Reign of George IV
At the time when George IV commenced his reign, the recent proceedings of the ministry, had inspired a small band of desperate men with the design of assassinating the ministers at a cabinet dinner, and thereafter attempting to set themselves up as a provisional government. On the 23d of February 1820, they were suprised by the police in their place of meeting, and, after a desperate resistance, five were seized, among whom one Thistlewood was the chief. These wretched men were tried for high treason, and executed. Nearly about the same time, an attempt was made by the workmen in the west of Scotland to bring about some alteration in the state; and two men were executed.
On the accession of the king, his consort's name had been omitted from the liturgy. This and other indignities induced her to return from a voluntary exile in Italy, June 1820, to the great embarrassment of the kin , and his ministers. Her majesty, who had long been befriended by the Opposition, was received by the people with the warmest expressions of sympathy. Whatever had been blameable in her conduct was over looked, on account of the greater licentiousness of life ascribed to her husband, and the persecution which she had suffered for twenty-four years. The king, who had established a system of observation round her majesty during her absence from the country, caused a bill of pains and penalties against her to be brought (July 6) into the House of Lords, which thus became a court for her trial. Messrs Brougham and Denman, who afterwards attained high judicial stations, acted as counsel for her majesty, and. displayed great dexterity and eloquence in her defense. The examination of witnesses occupied several weeks; and nothing was left undone which might promise to confirm her majesty's guilt. But no evidence of criminality could soften the indignation with which almost all classes of the community regarded this prosecution. Though the bill was read a second time by a majority of 28 in a house of 218, and a third time by 108 against 99, the government considered it expedient to abandon it, leaving the queen and her partisans triumphant.

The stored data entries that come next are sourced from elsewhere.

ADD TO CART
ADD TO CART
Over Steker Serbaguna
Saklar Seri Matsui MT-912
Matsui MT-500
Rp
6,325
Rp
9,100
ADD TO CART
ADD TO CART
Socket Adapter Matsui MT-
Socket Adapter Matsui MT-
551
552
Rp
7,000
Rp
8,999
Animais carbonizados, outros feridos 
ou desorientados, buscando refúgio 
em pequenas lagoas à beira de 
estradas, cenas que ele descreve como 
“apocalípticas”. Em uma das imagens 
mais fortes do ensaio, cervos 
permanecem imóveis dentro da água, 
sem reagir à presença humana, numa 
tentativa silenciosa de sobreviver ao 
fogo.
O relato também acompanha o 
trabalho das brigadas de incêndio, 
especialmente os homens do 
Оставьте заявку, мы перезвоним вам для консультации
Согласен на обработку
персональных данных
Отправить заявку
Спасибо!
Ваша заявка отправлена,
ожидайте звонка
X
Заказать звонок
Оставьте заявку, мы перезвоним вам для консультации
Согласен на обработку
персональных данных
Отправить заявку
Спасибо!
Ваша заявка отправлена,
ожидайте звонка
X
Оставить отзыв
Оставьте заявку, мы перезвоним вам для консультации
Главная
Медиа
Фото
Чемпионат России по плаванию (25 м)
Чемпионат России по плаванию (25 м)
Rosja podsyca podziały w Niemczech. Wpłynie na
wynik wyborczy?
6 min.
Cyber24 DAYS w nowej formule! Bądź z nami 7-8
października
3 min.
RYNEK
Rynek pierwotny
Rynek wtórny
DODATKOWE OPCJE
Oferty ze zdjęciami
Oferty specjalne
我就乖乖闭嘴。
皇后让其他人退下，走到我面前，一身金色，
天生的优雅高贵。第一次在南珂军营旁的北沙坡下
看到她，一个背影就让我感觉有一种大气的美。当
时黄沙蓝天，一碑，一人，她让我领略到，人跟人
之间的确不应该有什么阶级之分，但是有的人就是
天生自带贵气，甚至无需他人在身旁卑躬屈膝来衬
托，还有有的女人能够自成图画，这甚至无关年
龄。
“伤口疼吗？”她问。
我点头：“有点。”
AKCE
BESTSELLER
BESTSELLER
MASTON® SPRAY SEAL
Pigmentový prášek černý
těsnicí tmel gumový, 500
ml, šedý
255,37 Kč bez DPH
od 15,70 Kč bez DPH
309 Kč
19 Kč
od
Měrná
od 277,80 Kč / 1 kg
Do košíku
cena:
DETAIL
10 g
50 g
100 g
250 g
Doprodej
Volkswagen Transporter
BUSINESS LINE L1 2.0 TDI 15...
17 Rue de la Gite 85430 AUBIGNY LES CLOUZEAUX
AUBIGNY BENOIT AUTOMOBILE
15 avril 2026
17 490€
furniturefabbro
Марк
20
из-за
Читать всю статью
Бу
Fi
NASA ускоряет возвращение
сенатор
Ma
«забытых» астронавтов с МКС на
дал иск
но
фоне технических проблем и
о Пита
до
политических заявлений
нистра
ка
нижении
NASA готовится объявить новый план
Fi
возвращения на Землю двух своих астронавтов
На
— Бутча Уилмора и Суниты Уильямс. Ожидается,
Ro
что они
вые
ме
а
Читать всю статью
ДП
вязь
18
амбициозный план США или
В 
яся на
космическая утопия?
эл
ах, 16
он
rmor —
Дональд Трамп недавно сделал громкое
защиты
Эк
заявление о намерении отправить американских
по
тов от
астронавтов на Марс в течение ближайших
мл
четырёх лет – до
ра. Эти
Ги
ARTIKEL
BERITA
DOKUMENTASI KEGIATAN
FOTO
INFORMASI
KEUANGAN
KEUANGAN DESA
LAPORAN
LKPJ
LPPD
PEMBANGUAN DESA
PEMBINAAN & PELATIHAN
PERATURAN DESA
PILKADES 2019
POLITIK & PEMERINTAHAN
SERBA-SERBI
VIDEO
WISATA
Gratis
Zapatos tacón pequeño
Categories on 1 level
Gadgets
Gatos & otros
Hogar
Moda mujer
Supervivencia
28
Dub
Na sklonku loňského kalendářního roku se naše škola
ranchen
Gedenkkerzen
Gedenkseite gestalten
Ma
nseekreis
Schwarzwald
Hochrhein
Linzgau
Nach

In July 1821, the coronation of George IV took place under circumstances of great splendor. On this occasion, the queen made an attempt to enter Westminster Abby, for the purpose of witnessing the ceremony, but was repelled by the military officers who guarded the door; an insult which gave such a shock to her health as to cause her death in a few days.
From the year 1805, the Catholic claims had been a prominent subject of parliamentary discussion, and since 1821 they had been sanctioned by a majority in the House of Commons. Almost despairing of their cause, while left to the progress of mere opinion in the English aristocracy, the Irish Catholics had in 1824 united themselves in an Association, with the scarcely concealed purpose of forcing their emancipation by means of a terrifying exhibition of their physical strength. An act was quickly passed for the suppression of this powerful body; but it immediately reappeared in a new shape. In fact, the impatience of the Catholic population of Ireland under the disabilities and degradation to which they were subjected on account of religion, was evidently becoming so very great, that there could be little hope of either peace or public order in that country till their demands were conceded. Though the English public lent little weight to the agitation, and the king was decidedly hostile to its object, Catholic emancipation rapidly acquired importance with all classes, and in all parts of the empire. In the spring of 1828, a kind of preparation was made for the concession, by the repeal of the test and corporation oaths, imposed in the reign of Charles II.
The ministry soon after received an alarming proof of the growing force of the question. Mr. Vesey Fitzgerald had vacated his seat for the county of Clare, on becoming president of the Board of Trade. He was a friend to emancipation, and possessed great influence in the county; but he was also a member of an anti-Catholic administration. As an expedient for annoying the ministry, the Catholic Association, and all the local influences on that side, were set in motion to procure the return of Mr. Daniel O'Connell, the most distinguished orator of the Catholic party. To the surprise of the nation, Mr. O'Connell was returned by a great majority. It was even surmised that the laws for the exclusion of Catholics from Parliament would be unable to prevent him from taking his seat. The Duke of Wellington now began to see the necessity of taking steps towards a settlement of this agitating question; and the first, and most difficult, was to overcome the scruples of the sovereign. At the opening of the session of 1829, in consequence of a recommendation from the throne, bills were introduced by ministers for removing the civil disabilities of Catholics,, and putting down the Catholic Association in Ireland; and notwithstanding a great popular opposition, as well as the most powerful exertions of the older and more rigid class of Tories, this measure was carried by a majority of 353 against 180 in the House of Commons, and by 217 to 112 in the House of Lords.